[Saved entries]
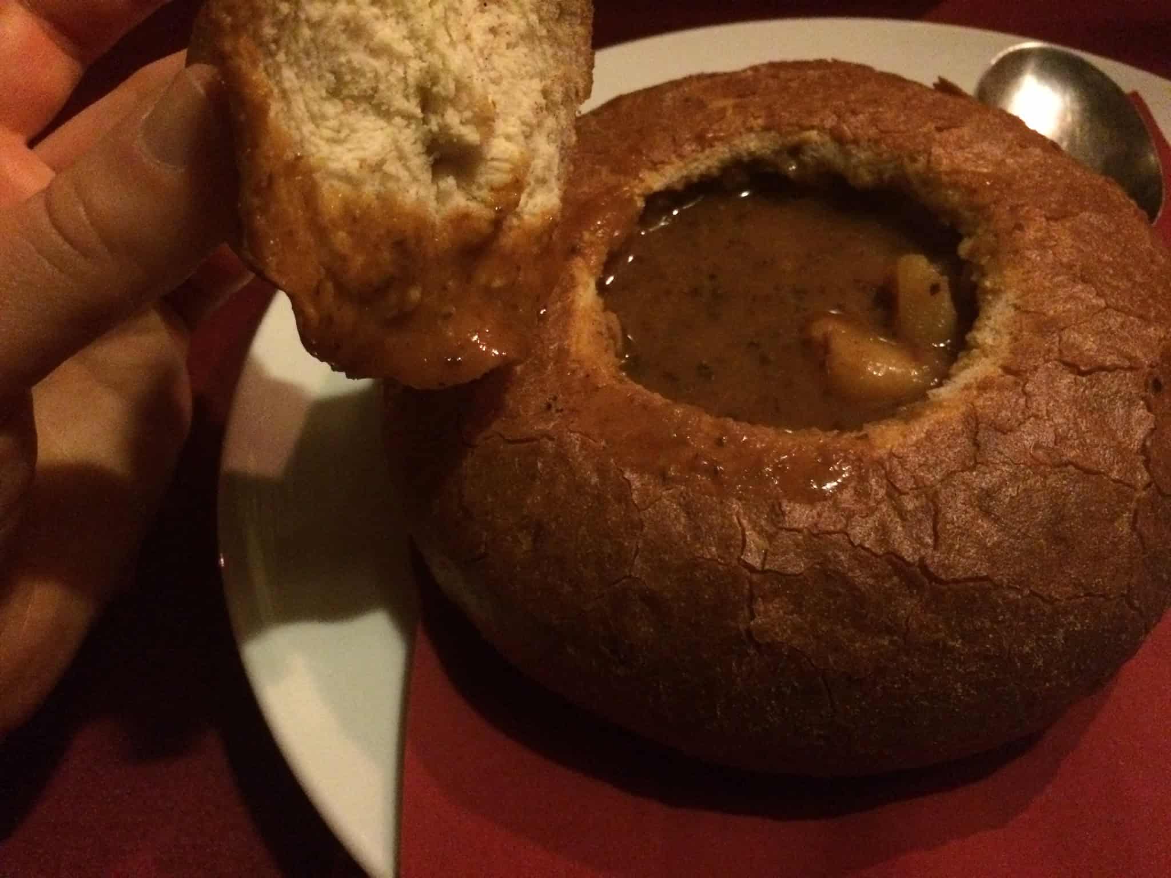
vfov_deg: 48.2
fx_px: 981
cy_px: 439
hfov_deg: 61.7
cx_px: 586
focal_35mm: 29
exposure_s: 1/17
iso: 640
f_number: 2.2
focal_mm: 4.2
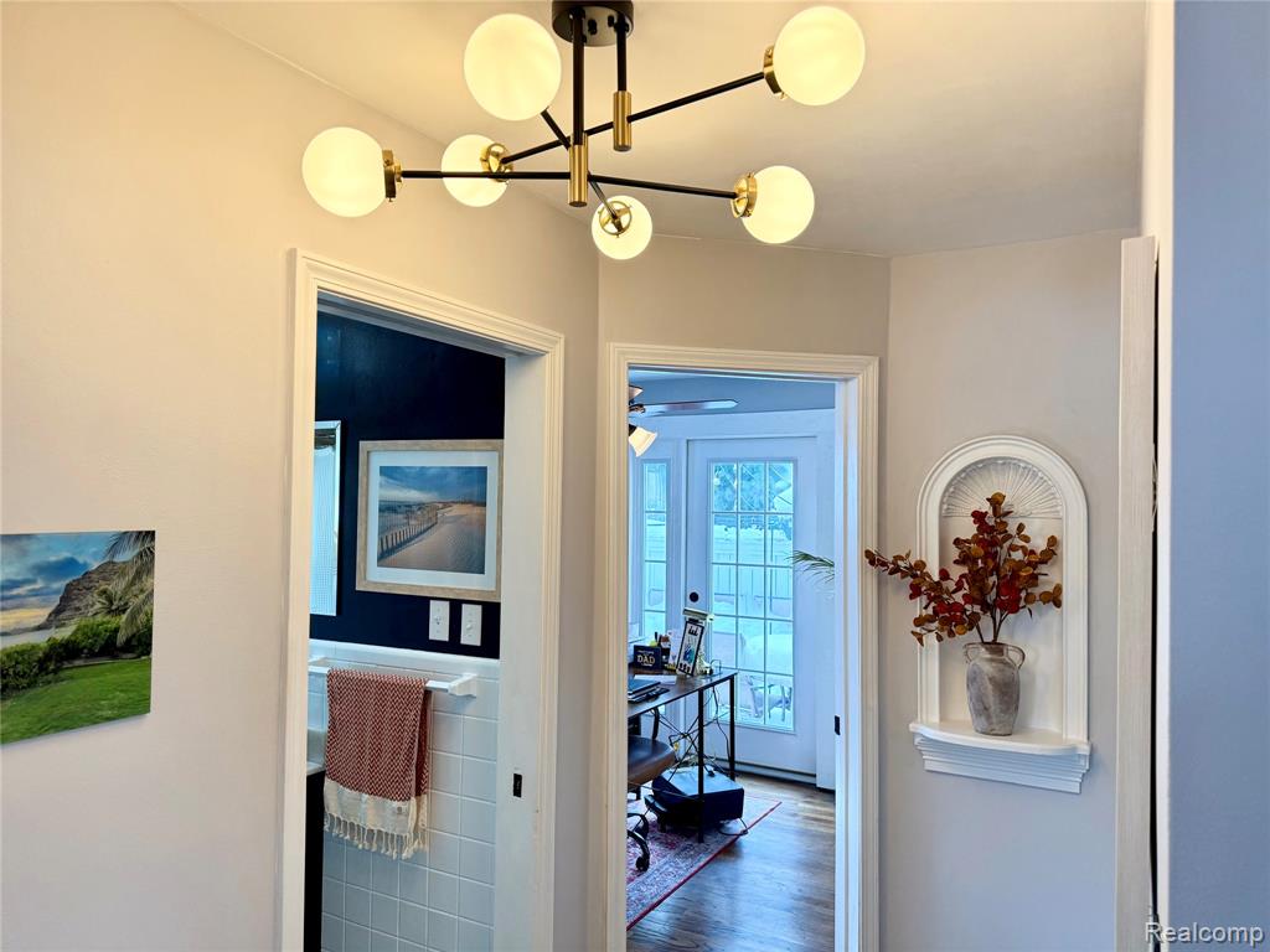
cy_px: 476
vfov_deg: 56.8
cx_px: 635
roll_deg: -0.4
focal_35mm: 24
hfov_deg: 71.6
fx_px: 881
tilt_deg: +2.1
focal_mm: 6.76
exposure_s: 1/239
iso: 160
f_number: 1.78
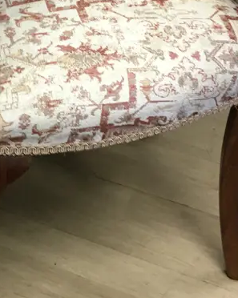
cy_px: 10
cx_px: 6
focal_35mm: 78
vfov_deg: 23.6
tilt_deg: -30.3
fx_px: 688
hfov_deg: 19.1
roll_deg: -0.5
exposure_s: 1/17
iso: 40
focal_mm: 4.15
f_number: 2.2
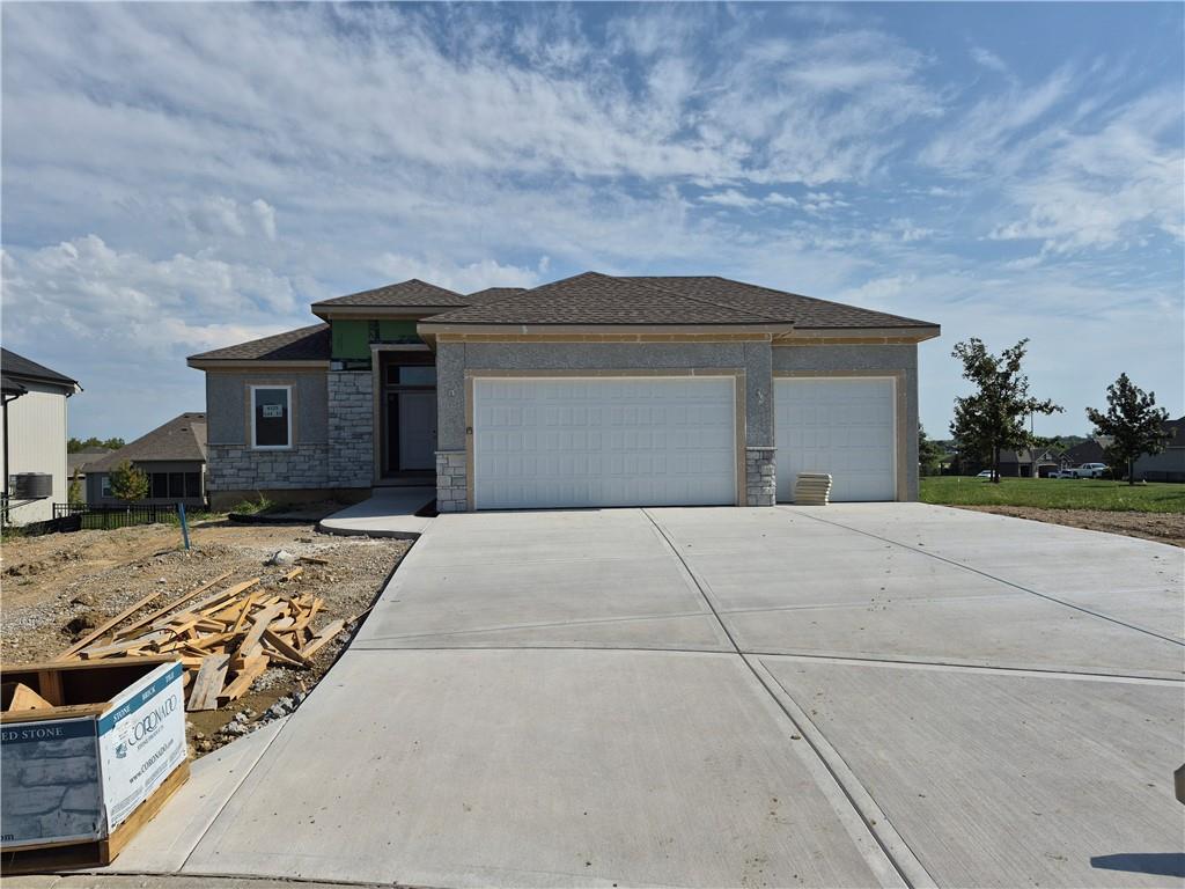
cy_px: 444
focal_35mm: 23
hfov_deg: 73.9
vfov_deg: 58.9
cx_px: 592
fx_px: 787
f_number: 1.8
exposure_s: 1/7696
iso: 50
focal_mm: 5.4
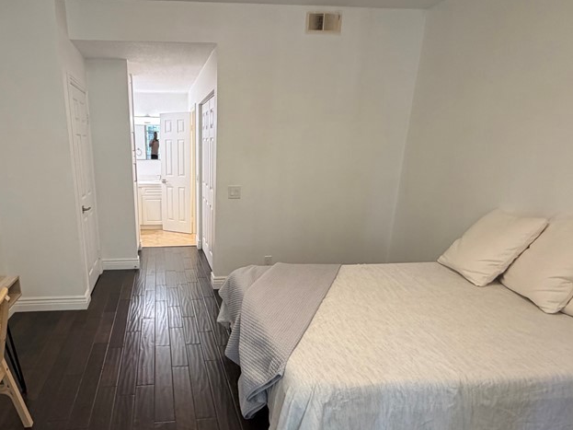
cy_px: 261
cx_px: 199
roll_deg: +0.4
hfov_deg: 72.1
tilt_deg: -17.0
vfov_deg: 58.3
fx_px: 381
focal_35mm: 23
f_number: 2.2
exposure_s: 1/60
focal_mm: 2.22
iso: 320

**ABOUT THIS EXERCISE**
With the pictures left out, return each entry exactly as written.

**SOLUTION FOR THIS EXERCISE**
vfov_deg: 48.2
fx_px: 981
cy_px: 439
hfov_deg: 61.7
cx_px: 586
focal_35mm: 29
exposure_s: 1/17
iso: 640
f_number: 2.2
focal_mm: 4.2
cy_px: 476
vfov_deg: 56.8
cx_px: 635
roll_deg: -0.4
focal_35mm: 24
hfov_deg: 71.6
fx_px: 881
tilt_deg: +2.1
focal_mm: 6.76
exposure_s: 1/239
iso: 160
f_number: 1.78
cy_px: 10
cx_px: 6
focal_35mm: 78
vfov_deg: 23.6
tilt_deg: -30.3
fx_px: 688
hfov_deg: 19.1
roll_deg: -0.5
exposure_s: 1/17
iso: 40
focal_mm: 4.15
f_number: 2.2
cy_px: 444
focal_35mm: 23
hfov_deg: 73.9
vfov_deg: 58.9
cx_px: 592
fx_px: 787
f_number: 1.8
exposure_s: 1/7696
iso: 50
focal_mm: 5.4
cy_px: 261
cx_px: 199
roll_deg: +0.4
hfov_deg: 72.1
tilt_deg: -17.0
vfov_deg: 58.3
fx_px: 381
focal_35mm: 23
f_number: 2.2
exposure_s: 1/60
focal_mm: 2.22
iso: 320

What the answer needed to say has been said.